* Exercise details
From the data below, return only the lines from the one with "Time Lapse of the Solar Chromosphere in" through the one with "near the location", exact and inclusive, with pictures left out.

(Collected data)
===============

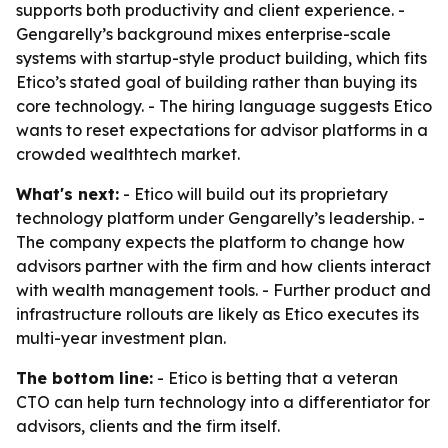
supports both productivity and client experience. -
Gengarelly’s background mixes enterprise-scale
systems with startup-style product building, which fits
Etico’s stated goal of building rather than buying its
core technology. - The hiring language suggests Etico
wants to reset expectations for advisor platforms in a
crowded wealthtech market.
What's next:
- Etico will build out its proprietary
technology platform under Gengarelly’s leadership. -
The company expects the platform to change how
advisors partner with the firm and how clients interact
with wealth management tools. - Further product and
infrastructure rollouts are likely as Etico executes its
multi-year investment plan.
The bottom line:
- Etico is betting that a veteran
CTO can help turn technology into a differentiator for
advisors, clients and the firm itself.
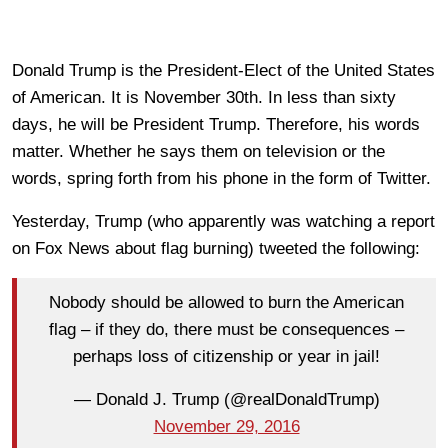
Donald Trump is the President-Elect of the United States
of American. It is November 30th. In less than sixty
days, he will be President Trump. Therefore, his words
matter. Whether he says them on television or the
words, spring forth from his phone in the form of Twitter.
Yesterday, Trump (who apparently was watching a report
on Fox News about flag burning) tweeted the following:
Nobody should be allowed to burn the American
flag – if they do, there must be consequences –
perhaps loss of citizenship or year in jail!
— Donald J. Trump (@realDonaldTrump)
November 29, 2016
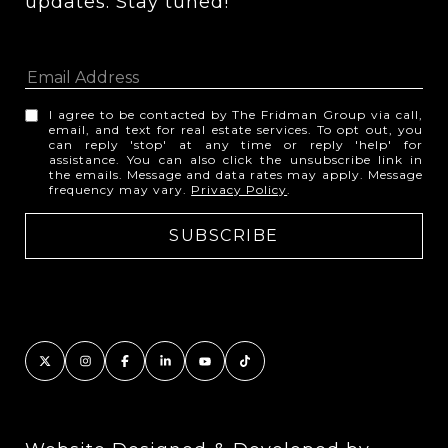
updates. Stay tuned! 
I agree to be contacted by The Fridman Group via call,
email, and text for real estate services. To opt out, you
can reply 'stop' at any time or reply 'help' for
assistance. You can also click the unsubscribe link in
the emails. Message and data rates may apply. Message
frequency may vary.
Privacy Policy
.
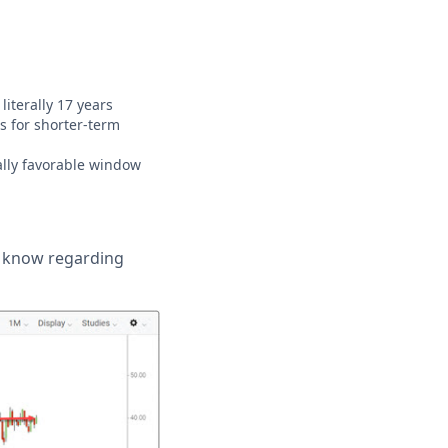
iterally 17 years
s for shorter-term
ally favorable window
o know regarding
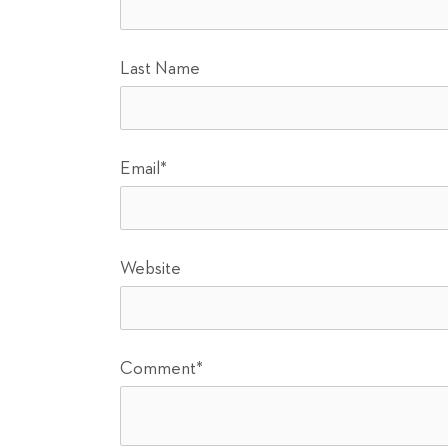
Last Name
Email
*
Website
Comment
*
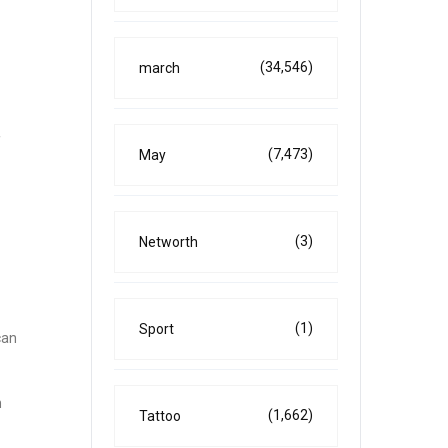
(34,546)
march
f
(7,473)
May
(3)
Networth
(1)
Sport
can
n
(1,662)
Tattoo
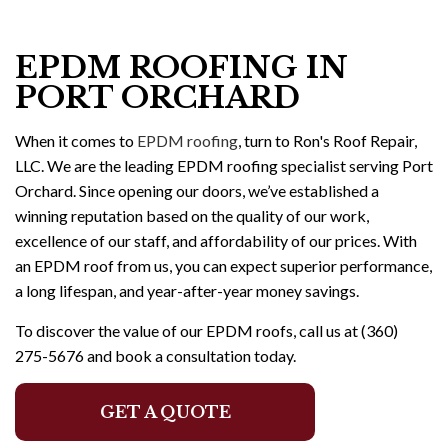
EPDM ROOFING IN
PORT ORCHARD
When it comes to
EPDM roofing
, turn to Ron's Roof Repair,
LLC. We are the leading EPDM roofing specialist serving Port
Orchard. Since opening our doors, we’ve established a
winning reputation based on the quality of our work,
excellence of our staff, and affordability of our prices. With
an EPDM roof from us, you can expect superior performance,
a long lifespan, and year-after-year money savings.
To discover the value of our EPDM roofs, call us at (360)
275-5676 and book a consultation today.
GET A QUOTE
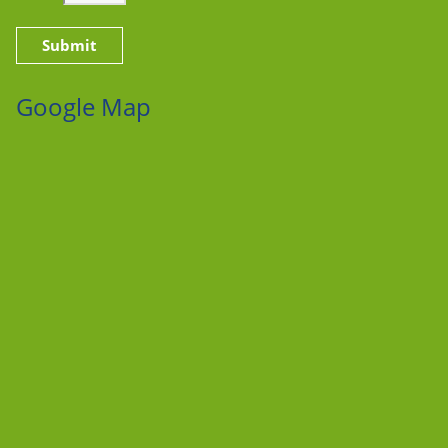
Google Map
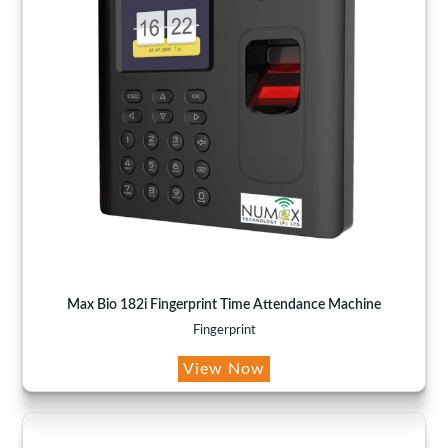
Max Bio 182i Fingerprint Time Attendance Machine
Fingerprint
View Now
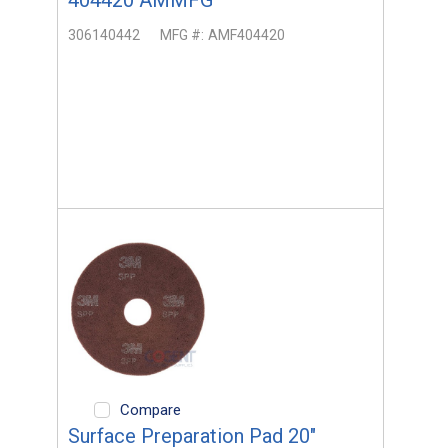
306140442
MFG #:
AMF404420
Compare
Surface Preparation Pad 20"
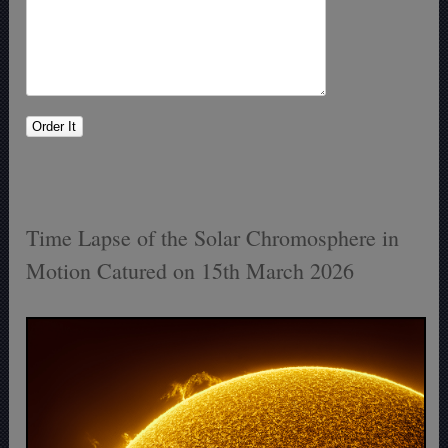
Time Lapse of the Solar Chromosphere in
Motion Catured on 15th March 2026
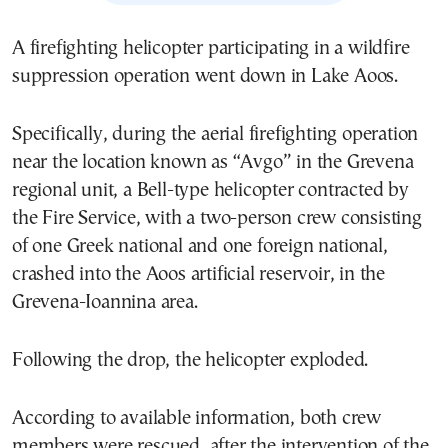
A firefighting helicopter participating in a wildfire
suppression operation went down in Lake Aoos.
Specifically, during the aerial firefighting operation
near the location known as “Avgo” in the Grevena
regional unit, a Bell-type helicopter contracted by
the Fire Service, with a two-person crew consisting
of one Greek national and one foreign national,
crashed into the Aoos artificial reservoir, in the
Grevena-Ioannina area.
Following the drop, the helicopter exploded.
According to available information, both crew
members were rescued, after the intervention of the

===============

* Problem solution
Time Lapse of the Solar Chromosphere in
Motion Catured on 15th March 2026
A firefighting helicopter participating in a wildfire
suppression operation went down in Lake Aoos.
Specifically, during the aerial firefighting operation
near the location known as “Avgo” in the Grevena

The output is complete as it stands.